━━━ EXTRACT PROVIDED ━━━

# Spoon Carving Jig For Routers



## Dejure (Jul 27, 2009)

It took a while, but I got a friend addicted to woodwork. One of his projects he showed me were spoons and ladles he made for his family. They were nice. 

When I asked my friend how long it took to carve out the spoons, I thought "there has to be a faster, more efficient way." Being inclined to work abnormally hard at being lazy, I went to work finding an easier way. Okay, it wasn't so much going to work as it was kicking back in my chair, closing my eyes and letting my mind wander. At any rate, this is what I came up with:

1) I made the base seen in the photo using 1/4 plexi.

The design of the base could vary, but I thought this one looked pretty official, so I stayed with it.

As the photo suggests, the bolts at each of the support areas (120 degrees off each other, give or take a few degrees). The 120 degree spacing let me stay out of my own way, so to speak, but still provided ample support for the router.

If desired, the legs could be reinforced with wood or some other material.

Each of the three legs have a slot through which a 3-1/2" long, 1/4"x20 carriage bolt fits. The round head of the carriage bolt rides the pattern on the jig reasonably well. You can sand and polish it, if you find need.

A nut under the base, on each 1/4"x20 bolt, with a flat washer between the nut and the base, allow you to adjust the height the router and base sit off the spoon or ladle.

━━━ RECORDED INFORMATION ━━━

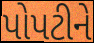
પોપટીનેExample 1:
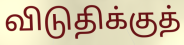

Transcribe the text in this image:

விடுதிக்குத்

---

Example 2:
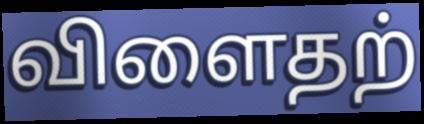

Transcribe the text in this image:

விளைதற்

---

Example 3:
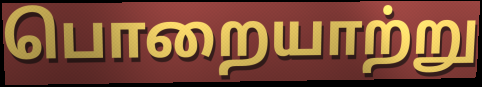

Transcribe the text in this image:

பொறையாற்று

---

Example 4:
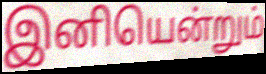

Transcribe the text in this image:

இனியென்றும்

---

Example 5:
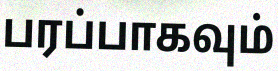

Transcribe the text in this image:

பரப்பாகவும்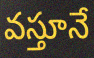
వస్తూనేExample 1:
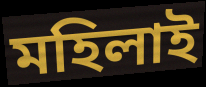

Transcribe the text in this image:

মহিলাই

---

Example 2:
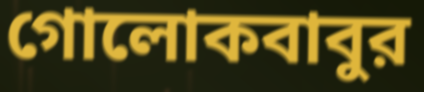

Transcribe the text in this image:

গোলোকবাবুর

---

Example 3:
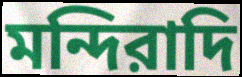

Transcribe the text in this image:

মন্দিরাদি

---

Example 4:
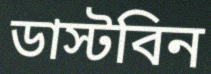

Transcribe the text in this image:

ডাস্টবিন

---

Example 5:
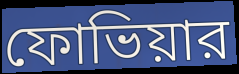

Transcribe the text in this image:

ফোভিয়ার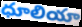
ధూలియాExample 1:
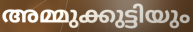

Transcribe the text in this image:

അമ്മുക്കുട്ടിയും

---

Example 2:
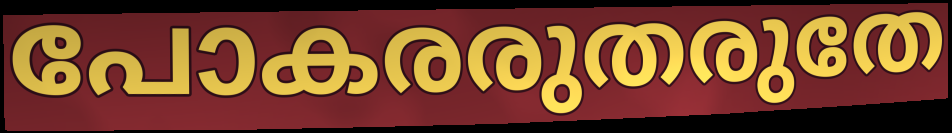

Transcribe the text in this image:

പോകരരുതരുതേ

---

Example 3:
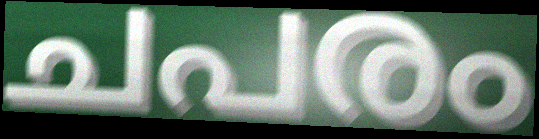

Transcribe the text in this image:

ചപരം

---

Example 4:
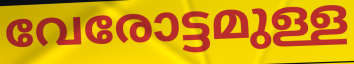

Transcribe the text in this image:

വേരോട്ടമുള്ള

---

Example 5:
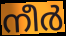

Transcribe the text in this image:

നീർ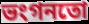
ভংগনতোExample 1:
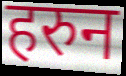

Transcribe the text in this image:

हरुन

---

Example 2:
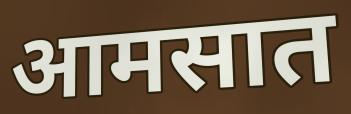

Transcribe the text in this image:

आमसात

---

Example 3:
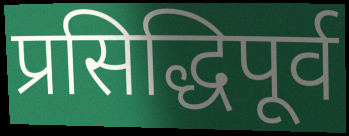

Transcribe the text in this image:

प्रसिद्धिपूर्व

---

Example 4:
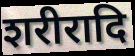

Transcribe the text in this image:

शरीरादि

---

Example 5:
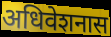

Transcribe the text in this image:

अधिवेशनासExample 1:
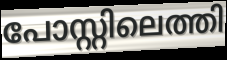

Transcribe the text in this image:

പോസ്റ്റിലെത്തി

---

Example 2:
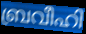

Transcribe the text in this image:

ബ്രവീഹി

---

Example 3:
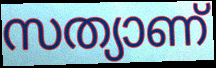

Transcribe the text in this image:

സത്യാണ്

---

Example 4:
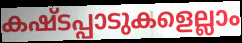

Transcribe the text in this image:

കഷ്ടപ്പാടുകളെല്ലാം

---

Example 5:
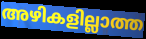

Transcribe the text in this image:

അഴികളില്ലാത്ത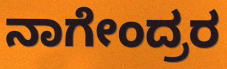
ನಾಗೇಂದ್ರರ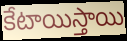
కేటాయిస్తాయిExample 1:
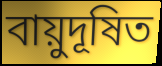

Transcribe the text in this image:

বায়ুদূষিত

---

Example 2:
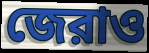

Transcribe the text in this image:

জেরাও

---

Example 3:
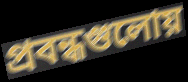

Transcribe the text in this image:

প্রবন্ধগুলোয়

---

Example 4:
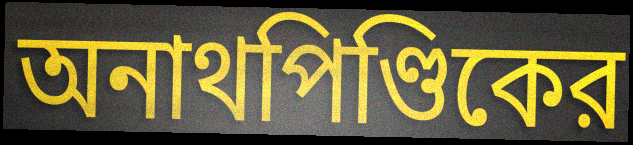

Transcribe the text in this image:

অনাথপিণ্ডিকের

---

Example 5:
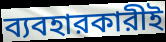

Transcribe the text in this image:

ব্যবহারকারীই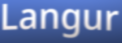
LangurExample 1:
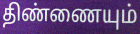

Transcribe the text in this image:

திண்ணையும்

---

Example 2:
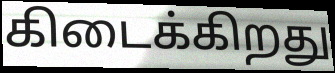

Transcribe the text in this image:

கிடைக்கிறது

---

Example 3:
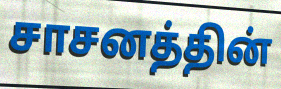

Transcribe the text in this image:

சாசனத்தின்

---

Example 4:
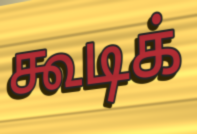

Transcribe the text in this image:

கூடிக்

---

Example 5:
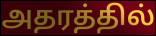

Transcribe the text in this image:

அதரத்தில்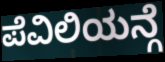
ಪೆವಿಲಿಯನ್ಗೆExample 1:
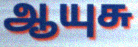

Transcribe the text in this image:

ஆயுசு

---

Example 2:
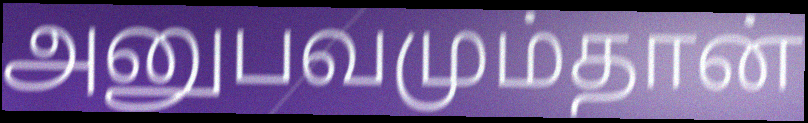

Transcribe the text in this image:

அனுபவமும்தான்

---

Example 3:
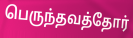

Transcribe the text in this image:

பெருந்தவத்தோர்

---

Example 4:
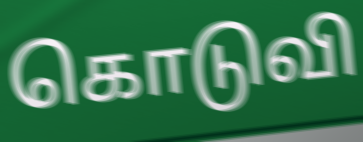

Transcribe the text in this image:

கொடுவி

━━━

> **EXERCISE REQUIREMENTS**:
**a)** Write out the part of the spoon-jig post that begins at the words "1) I made the" and stops after "you find need.".
**b)** Pick up the forum post about the router spoon-carving jig right after its last sentence and keep writing it.
The material that comes after the spoon-jig post is separate from the post.

> **PER-TASK OUTPUTS**:
**a)**
1) I made the base seen in the photo using 1/4 plexi.

The design of the base could vary, but I thought this one looked pretty official, so I stayed with it.

As the photo suggests, the bolts at each of the support areas (120 degrees off each other, give or take a few degrees). The 120 degree spacing let me stay out of my own way, so to speak, but still provided ample support for the router.

If desired, the legs could be reinforced with wood or some other material.

Each of the three legs have a slot through which a 3-1/2" long, 1/4"x20 carriage bolt fits. The round head of the carriage bolt rides the pattern on the jig reasonably well. You can sand and polish it, if you find need.

**b)**
A washer, then a nut on the top the 1/4" x 20 bolt, above the router base, locks the height you choose.

2) I built the base from a piece of scrap 3/4" plywood. 

The guides for the base are from scrap 2x stock cut using the band saw. Obviously, you can make make different shapes (different curves, horizontal S's, V's, and so forth) to meet your wants and needs.

To make sure the carriage bolt stays in the guides, I added 1/8" sides from scrap Masonite.

3) I set the three guides on the jig base, set the router base in them, then moved things around to determine what I thought was the best place to secure them, then locked them in place. 

I added two adjustable stops near the top guide, to sandwich the spoon/ladle being worked.

I added one clamp at the bottom to finish securing the spoon or ladle. A notch in the end of the clamp holding the spoon might secure items better, if you find need.

4) Once everything is in place, set your router cut depth, set the base so the three carriage bolts land in the guides and begin routing using your usual best methods for easing a bit into wood.

NOTES:

* It takes five minutes or less to carve out a spoon or ladle.

* I grab cheap or free plexi and acrylic every chance I get. Free is, of course, best. The base for this project was from 1/4 plexi from a store display.

* I use a cove bit to produce rounded edges, but you could swap it out for a flat bit, if you had more material to remove. Just use one that will allow the round bit to take a bit more material off around the edges, so you do end up with rounded corners inside.


----------



## eccentrictinkerer (Dec 24, 2007)

"Being inclined to work abnormally hard at being lazy, I went to work finding an easier way."

I'm often accused of doing the same thing. We must be twin sons of different mothers!

Very clever jig. It just gave me an idea for a task I've been thinking on. Thanks!


----------



## Dejure (Jul 27, 2009)

Welcome. And it still ticks me off that [other] mom liked you best.


----------



## harrysin (Jan 15, 2007)

That's one very clever jig.


----------



## Carlswoodturning (Mar 6, 2013)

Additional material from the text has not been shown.